1. Field of the Invention
The present invention relates to a direct oxidation fuel cell.
2. Description of the Related Art
The direct oxidation fuel cell is directly supplied with a fuel in liquid phase and generates electrical energy by an electro-chemical reaction of hydrogen contained in the fuel and air supplied separately.
The direct oxidation fuel cell may be of the passive type in which air is supplied at no-load independent of a pump or a blower, or an active type in which air is supplied by driving a pump or a blower.
The passive type direct oxidation fuel cell includes a membrane-electrode assembly (MEA) and anode and cathode plates disposed in close contact with respective sides of the MEA interposed therebetween.
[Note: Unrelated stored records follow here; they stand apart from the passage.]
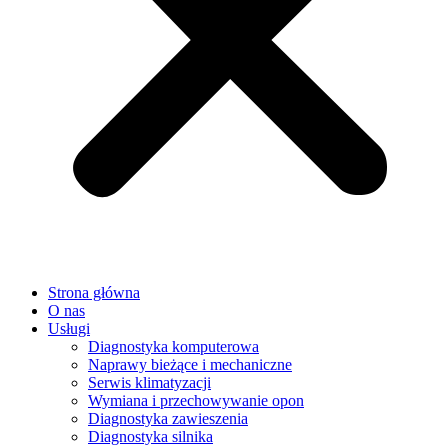
Strona główna
O nas
Usługi
Diagnostyka komputerowa
Naprawy bieżące i mechaniczne
Serwis klimatyzacji
Wymiana i przechowywanie opon
Diagnostyka zawieszenia
Diagnostyka silnika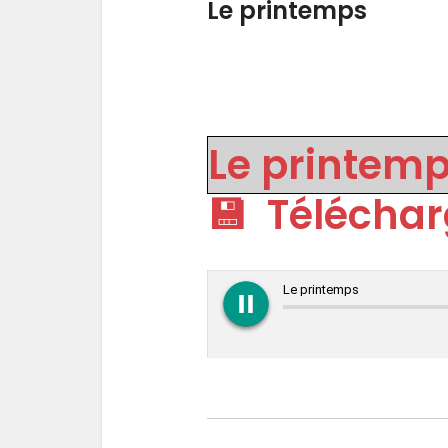
Le printemps
Le printemp
💾
Téléchar
play_circle_filled
pause_circle_filled
Le printemps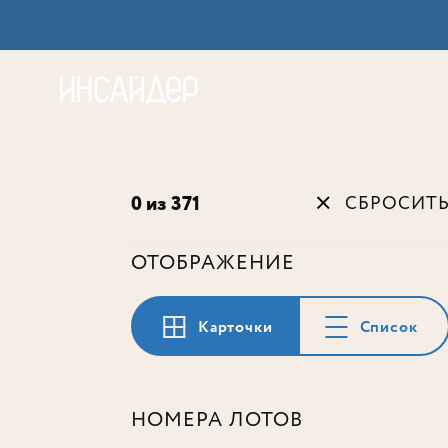
Акц
0 из 371
СБРОСИТ
ОТОБРАЖЕНИЕ
Карточки
Список
НОМЕРА ЛОТОВ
The cathode plate includes a plurality of air vents through which air flows and is exposed to the atmosphere. The air vents have the same diameter and penetrate the cathode plate, and the diameter is of such a size that conductivity of the cathode plate can be sustained. In other words, the cathode plate is disposed in close contact with the MEA while maintaining a reference contact area such that a contact area closely contacting the MEA does not affect the conductivity.
However, the conventional passive type direct oxidation fuel cell generates water vapor through a reduction reaction of air in the MEA, and the cathode plate is exposed to the atmosphere, so that the water vapor contacts the atmosphere of a relatively low temperature and is condensed into water in the air vents of the cathode plate. The condensed water is collected in the air vents of the cathode plate, so that the condensed water blocks the air vents by operation of surface tension.
Accordingly, in the conventional direct oxidation fuel cell, the air vents of the cathode plate are blocked by the condensed water so as not to be properly supplied with air in the atmosphere. Therefore, efficiency and reliability of the entire fuel cell decreases.
In order to solve the aforementioned problem, the conventional direct oxidation fuel cell is constructed such that diameters of the entire air vents of the cathode plate increase. In this case, the contact area of the cathode plate with respect to the MEA becomes smaller than the reference contact area, so that electrons cannot properly move to the cathode plate.
Consequently, in the conventional direct oxidation fuel cell, the potential difference that occurs when electrons move decreases. Accordingly, the output efficiency of electrical energy decreases.